More convenient cancer treatment is being offered to patients during the Covid-19 pandemic. Life-saving radiotherapy and chemotherapy buses are part of this rollout.
The number of hospital visits for cancer patients will be minimized thanks to an announcement made by NHS England on 11 June 2020. The use of stereotactic ablative radiotherapy (SABR) is being increased as it requires less doses than typical radiotherapy. This means that cancer patients who are more vulnerable to the coronavirus, will make less hospital visits and be kept from being exposed to potential risks.
By April 2021, there will be radiotherapy units nationwide which will be offering the SABR treatment for lung, non-spine bone oligometastatic disease and lymph nodes. Other disease types will be treated using SABR by 2021/2022.

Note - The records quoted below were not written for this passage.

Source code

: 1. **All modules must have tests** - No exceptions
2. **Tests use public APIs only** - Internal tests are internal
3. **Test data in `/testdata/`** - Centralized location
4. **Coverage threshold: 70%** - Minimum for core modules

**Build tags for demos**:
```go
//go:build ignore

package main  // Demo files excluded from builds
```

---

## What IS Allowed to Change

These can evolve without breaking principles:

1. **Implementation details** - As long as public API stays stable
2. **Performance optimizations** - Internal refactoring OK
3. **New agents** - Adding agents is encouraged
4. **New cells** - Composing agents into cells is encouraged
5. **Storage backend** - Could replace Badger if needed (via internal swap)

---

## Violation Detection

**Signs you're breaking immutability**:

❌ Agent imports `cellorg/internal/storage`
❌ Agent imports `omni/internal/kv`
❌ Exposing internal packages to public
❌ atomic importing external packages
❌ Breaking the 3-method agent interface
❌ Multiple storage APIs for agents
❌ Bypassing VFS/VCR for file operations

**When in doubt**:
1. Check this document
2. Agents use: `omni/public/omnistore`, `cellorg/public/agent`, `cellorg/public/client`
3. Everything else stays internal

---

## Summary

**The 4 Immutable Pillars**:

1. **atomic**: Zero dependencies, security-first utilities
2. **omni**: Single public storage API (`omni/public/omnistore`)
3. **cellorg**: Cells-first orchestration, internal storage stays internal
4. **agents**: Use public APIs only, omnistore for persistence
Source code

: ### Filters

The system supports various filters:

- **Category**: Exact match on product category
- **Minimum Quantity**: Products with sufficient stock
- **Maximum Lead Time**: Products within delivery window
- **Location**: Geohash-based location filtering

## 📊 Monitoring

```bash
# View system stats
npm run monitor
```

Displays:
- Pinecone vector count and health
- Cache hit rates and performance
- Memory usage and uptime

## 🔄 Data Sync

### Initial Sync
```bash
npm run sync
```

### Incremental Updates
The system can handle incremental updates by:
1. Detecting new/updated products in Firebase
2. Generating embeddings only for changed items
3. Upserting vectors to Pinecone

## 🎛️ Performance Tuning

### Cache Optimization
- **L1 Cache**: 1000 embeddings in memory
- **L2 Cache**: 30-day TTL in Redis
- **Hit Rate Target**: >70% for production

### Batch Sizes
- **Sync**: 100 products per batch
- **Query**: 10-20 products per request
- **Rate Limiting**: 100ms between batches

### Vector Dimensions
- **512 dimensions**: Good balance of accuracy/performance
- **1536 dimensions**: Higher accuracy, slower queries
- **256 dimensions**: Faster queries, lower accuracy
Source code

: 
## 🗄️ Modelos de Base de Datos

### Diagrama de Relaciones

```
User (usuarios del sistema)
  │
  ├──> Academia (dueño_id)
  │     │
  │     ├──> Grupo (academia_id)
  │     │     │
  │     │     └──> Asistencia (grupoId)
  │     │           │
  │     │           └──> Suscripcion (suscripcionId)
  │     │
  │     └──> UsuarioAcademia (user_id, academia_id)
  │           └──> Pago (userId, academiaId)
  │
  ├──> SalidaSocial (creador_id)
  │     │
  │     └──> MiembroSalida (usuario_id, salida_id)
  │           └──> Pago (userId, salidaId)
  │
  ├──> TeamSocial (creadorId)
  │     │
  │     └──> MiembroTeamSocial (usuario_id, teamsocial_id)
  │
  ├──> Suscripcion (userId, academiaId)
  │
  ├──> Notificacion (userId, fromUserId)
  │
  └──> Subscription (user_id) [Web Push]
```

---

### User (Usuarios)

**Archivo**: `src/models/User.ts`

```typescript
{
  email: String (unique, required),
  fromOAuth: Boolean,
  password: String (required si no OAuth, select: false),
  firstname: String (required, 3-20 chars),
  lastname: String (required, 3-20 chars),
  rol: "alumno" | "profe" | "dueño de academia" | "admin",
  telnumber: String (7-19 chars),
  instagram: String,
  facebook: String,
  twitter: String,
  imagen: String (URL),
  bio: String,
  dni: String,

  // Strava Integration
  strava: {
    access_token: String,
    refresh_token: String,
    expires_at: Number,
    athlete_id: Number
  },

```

With the dedication of NHS frontline staff and local hospitals, more than 30,000 cancer patients have received treatment since March with the fast-tracking of “chemo buses”. This means that patients can get the life-saving treatments without having to travel long distances or be exposed to risk.
These ground-breaking buses have space for 4 patients to be treated by clinical teams at one time in convenient locations or directly outside hospitals. Local pharmacy teams have increased chemo at home by providing the services for patients in their home environment reducing their risk of exposure to the virus.
The NHS has also launched an initiative to implement same day tests which minimizes patient visits helping surgeries being restored to pre-pandemic levels.
A series of measures have been put in place including “covid protected” cancer hubs for online consultations and treatment so people can stay at home and not go for unnecessary hospital checks.
Sir Simon Stevens, NHS chief executive said: “While the NHS has pulled out all the stops to care for nearly 100,000 older and vulnerable patients who have needed emergency hospital treatment for COVID-19, staff have also worked hard to sustain other services including A&E, maternity care and treatment for urgent and emergency conditions.
“While it’s perhaps unsurprising that as covid19 peaked in April there was a large drop in the number of people coming forward for check-ups, now is the time to do so where people have a concern.
“Hospitals are going to great lengths to deliver care and treatment for patients in a safe space, from online consultations to chemo buses and covid free surgical hubs. The NHS is also accelerating access to new treatment options, including SABR – a potentially life-saving form of precision radiotherapy for people with cancer.”
Dr Nicholas van As, Chair of the UK SABR Consortium, said: “The UK SABR Consortium is delighted to work with the NHS, enabling every radiotherapy service to deliver this innovative radiotherapy treatment. Our focus is on making sure patients have access to high quality treatment that meets their needs.”